What Happens at Jewlicious, Stays at Jewlicious

from Jewish Journal:

Jewlicious Works

If you cross a summer camp with a senior seminar, add a waft of 1 a.m. college dorm room and toss in some scotch and a tent revival, you get Jewlicious.

You also get yet more evidence that Judaism continues to defy all predictions of its imminent demise, despite, it seems, the unconscionable, half-hearted support Jewlicious gets from the self-appointed guardians of Jewish continuity.

But the labels don’t do justice to the energy. Many “cutting-edge” Jewish groups tend toward the homogenous – same practice, same age, same politics. At Jewlicious, identities and ideologies combine, conflict, merge and blend.
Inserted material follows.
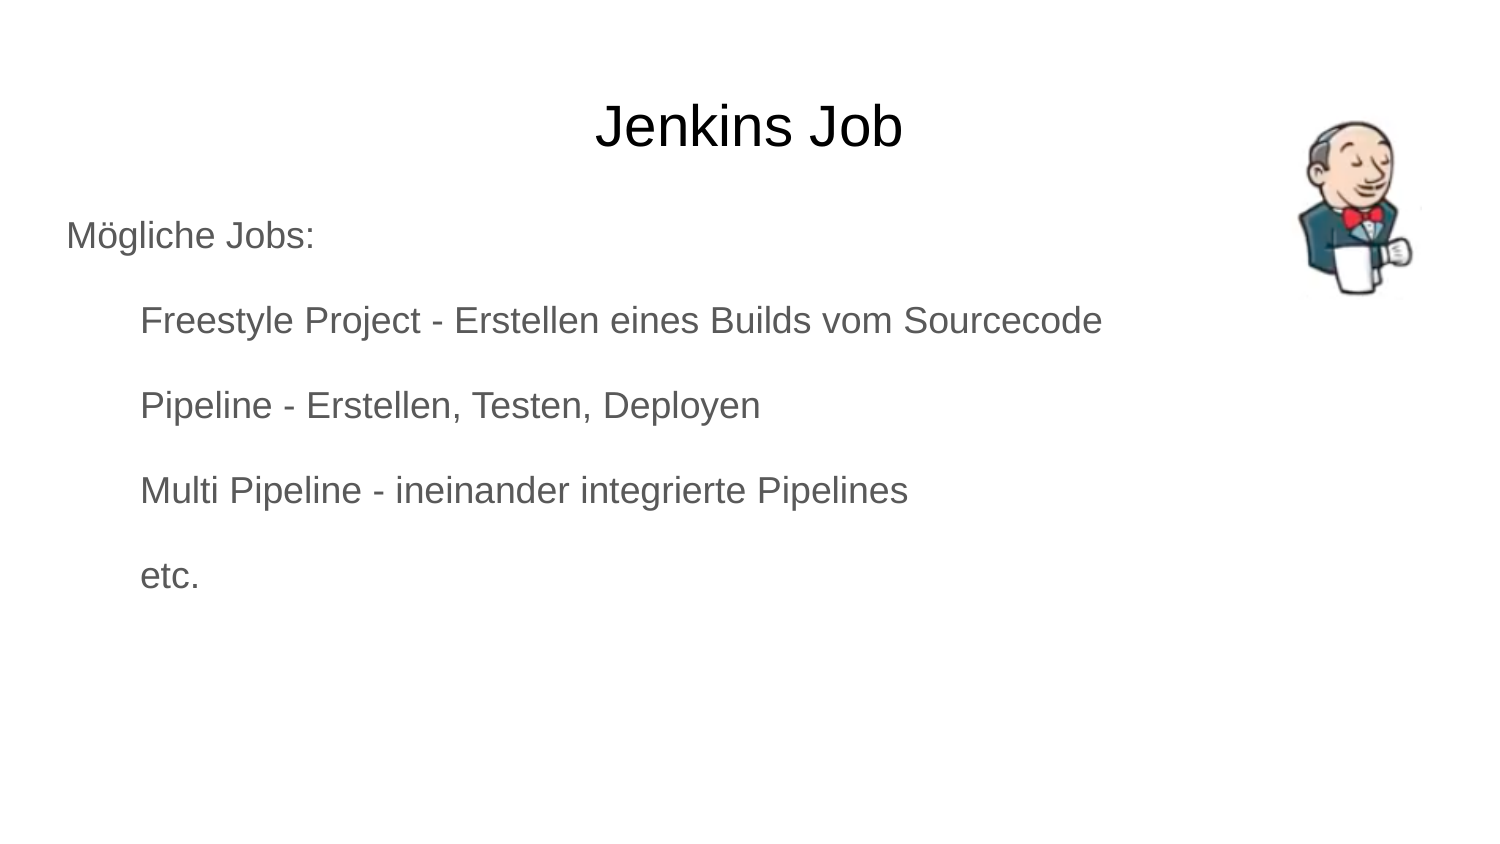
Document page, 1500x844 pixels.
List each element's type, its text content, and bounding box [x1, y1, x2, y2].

title Jenkins Job [51, 72, 1449, 167]
list Mögliche Jobs: Freestyle Project - Erstellen eines Builds vom Sourcecode Pipeline - Erstellen, Testen, Deployen Multi Pipeline - ineinander integrierte Pipelines etc. [51, 189, 1449, 750]
picture [1288, 108, 1422, 300]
… Four families cover 70 percent of the budget, and participants pay according to their ability. Despite the hardships, the Jewlicious winter and summer festivals have created a turned-on alumni network of some 7500 souls. But major Jewish foundations, like overexcited children, often drop things that actually work for the next shiny idea. They have all discontinued their support for Jewlicious, forcing the Booksteins to turn away at least 200 potential attendees this year. In comes whatever’s new, out goes whatever works.

Jewlicous could attract thousands. It could run parallel programs for the baby boomer or even the alter-kacker set. It is scalable and proven, and it is constantly starved for institutional support as mainstream organizations go off in search of some way to do what the Booksteins already excel at.